Ocampo appeals for Kibera, Kisumu

March 17, 2011 12:00 am

, NAIROBI, Kenya, Mar 17 – The International Criminal Court (ICC) Prosecutor Luis Moreno Ocampo has now filed an application challenging the decision of the court in rejecting part of his case against Uhuru Kenyatta, Mohammed Hussein Ali and Francis Muthaura.

The court had in its decision in which it issued summonses against the Ocampo Six exonerated police from blame over killings in Kibera and Kisumu saying the crimes were not committed as a State policy.

“The standard adopted could, if not corrected, provide impunity for criminal activity directly perpetrated by the police or encouraged by its deliberate failure to act,” Mr Ocampo says in his application, which was filed on Monday.

The prosecutor is also appealing against the decision by the Pre-Trial Chamber that disqualified forcible circumcision of adult males as an act of sexual violence and instead characterised it as “other inhumane acts”.

“Both issues require immediate appellate consideration.

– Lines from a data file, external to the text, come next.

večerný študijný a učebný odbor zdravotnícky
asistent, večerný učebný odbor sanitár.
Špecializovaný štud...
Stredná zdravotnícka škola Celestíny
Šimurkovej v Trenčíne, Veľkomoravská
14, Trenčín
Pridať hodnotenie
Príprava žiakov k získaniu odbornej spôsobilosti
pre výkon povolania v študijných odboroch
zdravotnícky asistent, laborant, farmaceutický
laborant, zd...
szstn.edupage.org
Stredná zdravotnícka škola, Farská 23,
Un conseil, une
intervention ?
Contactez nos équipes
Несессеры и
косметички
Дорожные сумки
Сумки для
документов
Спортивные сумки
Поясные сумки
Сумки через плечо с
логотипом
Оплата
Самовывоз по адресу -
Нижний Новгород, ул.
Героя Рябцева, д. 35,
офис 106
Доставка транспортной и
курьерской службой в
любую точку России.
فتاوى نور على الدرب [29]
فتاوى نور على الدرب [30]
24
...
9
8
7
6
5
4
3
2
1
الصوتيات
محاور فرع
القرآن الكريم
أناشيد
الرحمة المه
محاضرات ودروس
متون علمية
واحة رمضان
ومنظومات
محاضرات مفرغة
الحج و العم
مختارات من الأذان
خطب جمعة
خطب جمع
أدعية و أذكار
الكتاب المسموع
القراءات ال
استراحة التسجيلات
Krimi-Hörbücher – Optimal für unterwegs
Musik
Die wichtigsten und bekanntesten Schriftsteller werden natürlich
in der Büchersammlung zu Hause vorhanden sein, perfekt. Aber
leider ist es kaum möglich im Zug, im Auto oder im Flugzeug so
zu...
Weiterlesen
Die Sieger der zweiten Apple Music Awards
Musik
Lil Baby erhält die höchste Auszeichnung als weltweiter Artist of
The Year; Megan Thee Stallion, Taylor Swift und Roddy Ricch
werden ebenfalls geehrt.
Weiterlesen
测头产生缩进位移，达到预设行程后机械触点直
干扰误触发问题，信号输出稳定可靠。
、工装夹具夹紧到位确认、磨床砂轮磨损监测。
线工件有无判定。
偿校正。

Because they bear on the criminal charges that these suspects will be called upon to answer, they must be resolved now, else the prosecution will be irremediably prevented from pursuing its factual and legal theory of the case,” the prosecutor said in his application.

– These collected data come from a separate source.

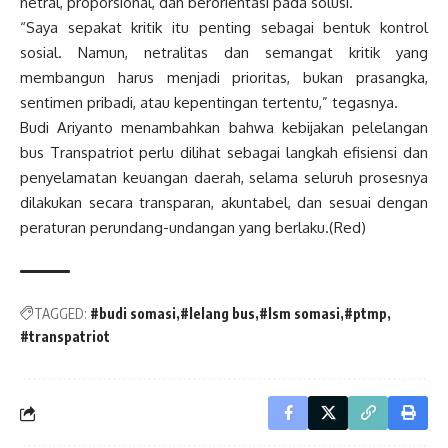
netral, proporsional, dan berorientasi pada solusi.
“Saya sepakat kritik itu penting sebagai bentuk kontrol
sosial. Namun, netralitas dan semangat kritik yang
membangun harus menjadi prioritas, bukan prasangka,
sentimen pribadi, atau kepentingan tertentu,” tegasnya.
Budi Ariyanto menambahkan bahwa kebijakan pelelangan
bus Transpatriot perlu dilihat sebagai langkah efisiensi dan
penyelamatan keuangan daerah, selama seluruh prosesnya
dilakukan secara transparan, akuntabel, dan sesuai dengan
peraturan perundang-undangan yang berlaku.(Red)
TAGGED:
#budi somasi
#lelang bus
#lsm somasi
#ptmp
#transpatriot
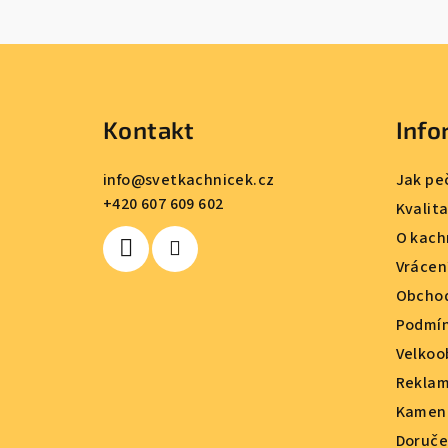
Z
á
Kontakt
Info
p
a
info
@
svetkachnicek.cz
Jak pe
+420 607 609 602
t
Kvalit
O kach
í
Vrácen
Obchod
Podmín
Velkoo
Reklam
Kamenn
Doruče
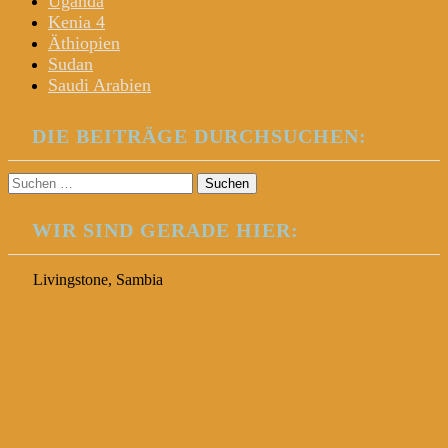
Uganda
Kenia 4
Äthiopien
Sudan
Saudi Arabien
DIE BEITRÄGE DURCHSUCHEN:
Suchen
nach:
WIR SIND GERADE HIER:
Livingstone, Sambia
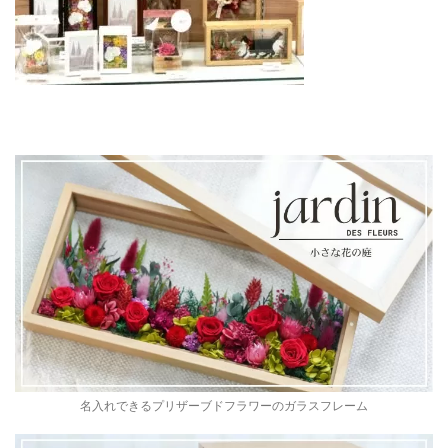
名入れできるプリザーブドフラワーのガラスフレーム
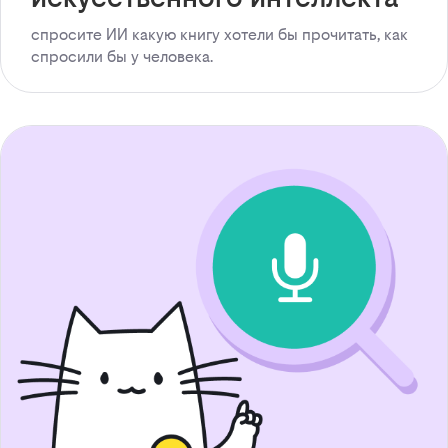
спросите ИИ какую книгу хотели бы прочитать, как
спросили бы у человека.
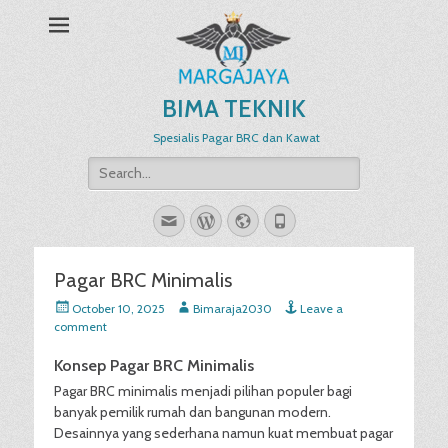
BIMA TEKNIK
Spesialis Pagar BRC dan Kawat
Search
for:
Email
WordPress
Website
Phone
Pagar BRC Minimalis
Posted
Author
October 10, 2025
Bimaraja2030
Leave a
on
comment
Konsep Pagar BRC Minimalis
Pagar BRC minimalis menjadi pilihan populer bagi
banyak pemilik rumah dan bangunan modern.
Desainnya yang sederhana namun kuat membuat pagar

“Intervention by the Appeals Chamber on these fundamental issues can guarantee that the proceedings continue on a sound basis that is consistent with the Rome Statute.”

Mr Ocampo says the judges do not have the legal authority to change the character of crimes as stipulated by the prosecutor without explanation or legal support.

Mr Ocampo alleges Mr Muthaura and Mr Ali had instructed police to use excessive force and not to interfere with the Mungiki but the judges had ruled that such could be classified as organisational policy as opposed to State policy and would not constitute a crime against humanity as stipulated under the Rome Statute.

However, the Pre-Trial Chamber rejected the application arguing that the police could only be held accountable for the crimes in Naivasha and Nakuru if they acted pursuant to a “State policy by abstention”.


Last week ICC summoned the Ocampo Six to appear at The Hague court to show cause why they should not stand trial for their alleged roles in planning the 2008 post election violence which claimed the lives of more than 1,500 people.

The Pre-Trial Chamber judges said in their ruling that there were reasonable grounds to believe that the suspects have a case to answer at The Hague hence should appear before the Court on Thursday, 7 April 2011.

Those required to appear at The Hague include Deputy Prime Minister Uhuru Kenyatta, Head of the Civil Service Ambassador Francis Muthaura, suspended Higher Education Minister William Ruto and Tinderet Member of Parliament Henry Kosgey who stepped aside to face charges of abuse of office.

Others are former Police Commissioner Mohammed Hussein Ali and radio presenter Joshua Arap Sang of Kass FM.

 Messrs Ruto, Kosgey and arap Sang have been ordered to appear at 0930 hours (The Hague time) for the purposes of the hearing to be held pursuant to Article 60 of the Statute while Messrs Kenyatta, Muthaura and Hussein Ali will be required to appear at 14.30 hours on the same day.

The ruling had been endorsed by Judges Cuno Tarfusser and Ekaterina Trendafilova but was opposed by Judge Hans-Peter Kaul who later issued his dissenting views.